● SELECTED TEXT
>> start
The fundamental improvement in the renewal of our business, as I have argued over the last two years, is coming on the basis of automation, on the basis of bringing AI technology to bear in helping us renew our services. Our main endeavor in this regard is our Mana platform. Our Mana platform tomorrow will be four months old and I have to say in this last four months, we already have the first four clients of Mana that are live in production. We have several dozen engagements already underway and I am extremely excited about the role that Mana is playing. Sudhir who just joined us after ten years at Google, will talk more about this. What I am excited about is the role that Mana is playing in both renewing our existing business and our existing services in the way that we approach new projects, new large deals as well as our existing ongoing projects and large engagements in transforming those, in improving our productivity, in enabling “Doing more with less for more” as Prof. Mashelkar says and improving our productivity. But equally exciting and perhaps even more exciting, is the role that Mana plays in completely enabling new kinds of applications and in process renewals at our clients. So Mana is applying to both renewing and improving the productivity of our existing projects, deals and new areas - process renewal and completely new applications.

 

The third aspect of ‘renew’ that we have been making great progress on, is the enablement of the landscape renewal of our clients. Many of the large businesses still have huge mainframe and legacy footprints. By bringing together our innovation, we have been working on moving these landscapes for example to the Cloud, renovating these applications and finding efficiencies by improving the existing businesses of our clients through the power of automation, through the power of simplification, through moving this to the Cloud and so forth. Our Mainframe modernization practice for example that Ravi launched back in February of this year, has seen tremendous growth. We see a pipeline already in this area of several hundred mn dollars and we expect that this is an area that will continue to grow in partnership with the companies like Amazon Web Services, Microsoft and others who are helping us, bring a great renewal to the enterprise landscape.

 

Beyond the renewal of the legacy enterprise landscapes, by bringing together Consulting, BPO as well as our traditional services like ADM, Verification, Package Services, BI and others, we believe that we can offer a tremendous simplification to our clients. For the last few months, Ravi also has responsibility for our BPO business and we are seeing the first sign of bringing together an integrated BPO together with the rest of the services. The value that this can generate whether it is in managing digital landscapes of clients by integrating the digital practice with for example, reporting, analytics, forecasting and bringing together engineering with the management of the shared services. So all these areas are growing very rapidly and same applies to our products like Finacle. We are extremely happy to announce a new leader of the Finacle business in Sanat Rao, bringing together of some of the core innovation that we have done in our Edge products like the EdgeVerve foundation as well as the work on our blockchain foundation in renovating Finacle and bringing Mana-based analytics and machine learning for Finacle clients. So in all of these ways, the renewal of our existing business is continuing.
>> end
● WHAT NEEDS TO BE DONE
In the passage on business renewal, how many Mana platform clients are already live in production?

● SUPPLIED MATERIAL
>> start
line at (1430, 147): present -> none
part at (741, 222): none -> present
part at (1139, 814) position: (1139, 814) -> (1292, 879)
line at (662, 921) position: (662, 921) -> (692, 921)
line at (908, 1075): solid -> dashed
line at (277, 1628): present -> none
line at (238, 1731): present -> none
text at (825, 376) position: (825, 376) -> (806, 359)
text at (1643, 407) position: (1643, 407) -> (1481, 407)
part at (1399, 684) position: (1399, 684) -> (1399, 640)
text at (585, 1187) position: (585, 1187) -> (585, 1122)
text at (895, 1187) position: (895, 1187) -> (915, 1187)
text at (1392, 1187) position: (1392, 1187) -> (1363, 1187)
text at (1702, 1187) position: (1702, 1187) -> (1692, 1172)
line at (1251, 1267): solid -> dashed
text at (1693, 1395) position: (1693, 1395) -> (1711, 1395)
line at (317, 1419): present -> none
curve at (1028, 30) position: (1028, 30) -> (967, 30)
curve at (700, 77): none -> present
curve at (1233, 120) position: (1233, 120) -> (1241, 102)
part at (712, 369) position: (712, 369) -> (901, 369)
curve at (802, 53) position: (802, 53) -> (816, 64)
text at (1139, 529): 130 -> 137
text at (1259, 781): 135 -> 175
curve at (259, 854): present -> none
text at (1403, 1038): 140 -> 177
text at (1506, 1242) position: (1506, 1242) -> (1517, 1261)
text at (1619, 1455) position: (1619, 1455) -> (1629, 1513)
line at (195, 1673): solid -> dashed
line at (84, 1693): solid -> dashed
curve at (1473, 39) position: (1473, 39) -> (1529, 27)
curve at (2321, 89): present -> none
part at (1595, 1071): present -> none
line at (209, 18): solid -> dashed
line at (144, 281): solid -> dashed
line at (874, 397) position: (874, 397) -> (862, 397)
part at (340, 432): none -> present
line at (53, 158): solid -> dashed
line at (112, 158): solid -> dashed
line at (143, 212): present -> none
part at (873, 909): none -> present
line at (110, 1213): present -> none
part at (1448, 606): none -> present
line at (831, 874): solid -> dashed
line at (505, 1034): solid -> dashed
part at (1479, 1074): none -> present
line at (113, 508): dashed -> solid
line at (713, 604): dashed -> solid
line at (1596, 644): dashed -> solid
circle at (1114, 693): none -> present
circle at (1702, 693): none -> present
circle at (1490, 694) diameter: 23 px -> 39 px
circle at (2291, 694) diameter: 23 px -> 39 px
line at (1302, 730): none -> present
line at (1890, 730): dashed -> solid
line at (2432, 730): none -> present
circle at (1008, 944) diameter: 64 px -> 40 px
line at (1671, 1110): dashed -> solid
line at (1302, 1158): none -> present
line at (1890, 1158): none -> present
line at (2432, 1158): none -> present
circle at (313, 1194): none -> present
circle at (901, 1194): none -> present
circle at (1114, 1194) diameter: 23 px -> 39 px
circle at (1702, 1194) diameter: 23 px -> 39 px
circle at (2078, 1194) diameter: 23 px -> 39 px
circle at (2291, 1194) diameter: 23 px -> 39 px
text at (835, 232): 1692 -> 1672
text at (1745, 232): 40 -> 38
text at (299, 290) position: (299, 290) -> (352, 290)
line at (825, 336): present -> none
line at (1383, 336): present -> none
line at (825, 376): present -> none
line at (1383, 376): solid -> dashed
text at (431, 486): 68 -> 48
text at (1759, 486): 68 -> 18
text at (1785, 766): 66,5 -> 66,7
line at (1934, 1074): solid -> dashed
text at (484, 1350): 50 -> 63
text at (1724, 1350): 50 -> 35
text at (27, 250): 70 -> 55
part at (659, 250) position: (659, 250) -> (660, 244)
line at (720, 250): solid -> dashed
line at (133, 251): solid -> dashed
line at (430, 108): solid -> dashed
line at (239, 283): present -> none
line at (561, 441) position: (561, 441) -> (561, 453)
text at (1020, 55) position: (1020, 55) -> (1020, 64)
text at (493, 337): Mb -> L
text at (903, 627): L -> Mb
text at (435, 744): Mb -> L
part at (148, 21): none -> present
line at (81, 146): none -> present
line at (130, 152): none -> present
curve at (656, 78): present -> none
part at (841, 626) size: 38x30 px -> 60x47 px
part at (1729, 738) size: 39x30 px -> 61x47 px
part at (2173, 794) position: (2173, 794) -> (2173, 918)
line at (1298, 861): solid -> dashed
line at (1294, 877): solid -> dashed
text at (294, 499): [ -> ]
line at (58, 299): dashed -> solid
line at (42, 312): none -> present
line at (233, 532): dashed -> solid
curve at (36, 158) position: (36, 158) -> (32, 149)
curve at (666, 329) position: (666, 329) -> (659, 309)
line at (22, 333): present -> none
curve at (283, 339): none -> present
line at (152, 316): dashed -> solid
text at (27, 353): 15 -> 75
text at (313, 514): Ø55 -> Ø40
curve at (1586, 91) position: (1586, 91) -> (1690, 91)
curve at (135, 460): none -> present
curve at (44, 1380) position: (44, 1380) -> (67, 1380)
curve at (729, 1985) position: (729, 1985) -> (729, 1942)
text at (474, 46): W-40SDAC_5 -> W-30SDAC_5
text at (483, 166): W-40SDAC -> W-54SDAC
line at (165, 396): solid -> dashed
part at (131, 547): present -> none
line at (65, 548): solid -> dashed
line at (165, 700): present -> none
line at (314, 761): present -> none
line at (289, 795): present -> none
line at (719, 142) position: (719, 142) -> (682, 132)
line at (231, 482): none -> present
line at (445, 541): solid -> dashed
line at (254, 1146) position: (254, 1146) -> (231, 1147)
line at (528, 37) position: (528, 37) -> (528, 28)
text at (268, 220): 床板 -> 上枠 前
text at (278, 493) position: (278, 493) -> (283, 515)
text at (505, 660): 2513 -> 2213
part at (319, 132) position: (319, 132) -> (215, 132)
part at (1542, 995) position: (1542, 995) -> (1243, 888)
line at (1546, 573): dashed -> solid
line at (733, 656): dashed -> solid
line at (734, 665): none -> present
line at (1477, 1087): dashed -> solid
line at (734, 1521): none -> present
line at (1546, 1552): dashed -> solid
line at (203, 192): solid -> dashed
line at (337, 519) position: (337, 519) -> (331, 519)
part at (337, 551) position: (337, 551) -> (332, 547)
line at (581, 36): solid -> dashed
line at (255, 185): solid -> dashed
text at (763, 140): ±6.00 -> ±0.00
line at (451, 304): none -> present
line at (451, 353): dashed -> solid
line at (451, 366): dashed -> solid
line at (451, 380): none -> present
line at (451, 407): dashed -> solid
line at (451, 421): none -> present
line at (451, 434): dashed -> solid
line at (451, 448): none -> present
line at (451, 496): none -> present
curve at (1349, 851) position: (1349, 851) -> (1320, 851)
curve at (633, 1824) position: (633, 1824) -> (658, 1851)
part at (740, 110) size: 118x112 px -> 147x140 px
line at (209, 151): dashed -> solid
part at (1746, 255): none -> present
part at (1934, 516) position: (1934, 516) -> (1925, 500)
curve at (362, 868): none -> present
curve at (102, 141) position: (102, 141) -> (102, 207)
>> end
● CORRECT RESULT
Four clients